* Fragmento de texto:
------------------------------------------------------------------------
Sin duda hay cientos de ejemplos de todo ello. Uno en pequeña escala es lo que está pasando en Bilbao ahora mismo. Declarada una y mil veces como tierra de acogida, la ciudad se pretende multicultural, abierta, hospitalaria, solidaria, al igual que otras instituciones del país, que han realizado no pocas declaraciones de la necesidad de mostrarse solidario con los migrantes, refugiados o económicos, que pretenden alcanzar Europa. Tampoco es algo propio del ayuntamiento de Bilbao eso de enorgullecerse de tales valores, otras muchas ciudades hacen gala de los mismos, buscando además un barniz progresista en unos tiempos de reacciones excluyentes y que rechazan la llegada de los diferentes. O de quienes los consideran diferentes, que de la diferencia o no de los extraños y extranjeros habría mucho que decir. En todo caso, no en vano Tzvetan Todorov dio en el clavo cuando declaró que «el miedo a los inmigrantes, al otro, a los bárbaros, será nuestro gran conflicto en el siglo XXI». Claro que habría que aclarar que hay una leve diferencia entre inmigrante y otro, entre otras cosas porque la categoría inmigrante cabe plenamente en la categoría otro, pero no siempre el otro es lo que entendemos por inmigrante, depende en gran medida del tamaño de la cartera o de la cuenta corriente. Y algo de eso tiene el discurso solidario que se queda en eso, en mero discurso.
------------------------------------------------------------------------
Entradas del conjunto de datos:
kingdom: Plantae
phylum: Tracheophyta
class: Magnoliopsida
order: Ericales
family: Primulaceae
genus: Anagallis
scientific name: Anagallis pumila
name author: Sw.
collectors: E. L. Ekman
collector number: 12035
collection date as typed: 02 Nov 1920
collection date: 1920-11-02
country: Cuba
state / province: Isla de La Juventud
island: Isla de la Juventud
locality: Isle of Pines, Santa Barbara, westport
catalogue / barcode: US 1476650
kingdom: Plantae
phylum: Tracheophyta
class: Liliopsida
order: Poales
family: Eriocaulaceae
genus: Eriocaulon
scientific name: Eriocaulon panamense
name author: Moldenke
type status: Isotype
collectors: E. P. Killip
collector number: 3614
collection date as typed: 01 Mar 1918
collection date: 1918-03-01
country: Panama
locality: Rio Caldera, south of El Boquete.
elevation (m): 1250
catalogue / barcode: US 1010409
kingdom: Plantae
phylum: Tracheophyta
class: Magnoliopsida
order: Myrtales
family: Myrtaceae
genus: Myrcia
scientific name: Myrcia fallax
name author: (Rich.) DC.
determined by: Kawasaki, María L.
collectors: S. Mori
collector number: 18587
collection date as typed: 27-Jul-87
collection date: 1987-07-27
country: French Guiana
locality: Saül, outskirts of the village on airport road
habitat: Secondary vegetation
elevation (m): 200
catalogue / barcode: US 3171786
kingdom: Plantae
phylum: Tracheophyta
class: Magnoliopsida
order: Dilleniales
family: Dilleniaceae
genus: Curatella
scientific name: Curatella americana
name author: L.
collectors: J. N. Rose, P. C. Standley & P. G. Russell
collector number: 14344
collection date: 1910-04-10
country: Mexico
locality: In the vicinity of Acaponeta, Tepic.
------------------------------------------------------------------------
* Actividades:
a – Según el texto sobre la acogida de migrantes en Bilbao, ¿qué declaró Tzvetan Todorov?
b – Escribe la continuación del texto sobre la acogida de migrantes en Bilbao a partir de su última oración.

* Solucionario:
a – Que «el miedo a los inmigrantes, al otro, a los bárbaros, será nuestro gran conflicto en el siglo XXI».

b –
Que el discurso de la acogida en la solidaria ciudad haya chocado con la realidad de unos migrantes no esperados y que se encuentran con unos servicios sociales colapsados de entrada indica la distancia entre el discurso y lo real. Hay que aclarar que el colapso procede de las necesidades cotidianas, la recuperación no ha llegado a todos por igual, por mucho que estemos hablando de un territorio donde parece que las cosas van mejor en lo económico que en otras partes y hay incluso más ayudas sociales. Porque además no es que hablemos de una multitud de migrantes que lleguen a mansalva, hablamos de cuatrocientas personas en las últimas semanas, una mayoría de las cuales han seguido viaje, sobre todo hacia Francia, destino final de una gran parte de los que hasta aquí llegan, algo reconocido por la propia administración, con un permanente diario de unas ochenta personas en la ciudad, que tampoco parece tanto, pero sin embargo ha sido imposible que los servicios sociales los asuma en su red de albergues, siendo la plataforma social Ongi Etorri Errefuxutuak la que haya tenido que encargarse de acoger y alimentar a parte de ellos.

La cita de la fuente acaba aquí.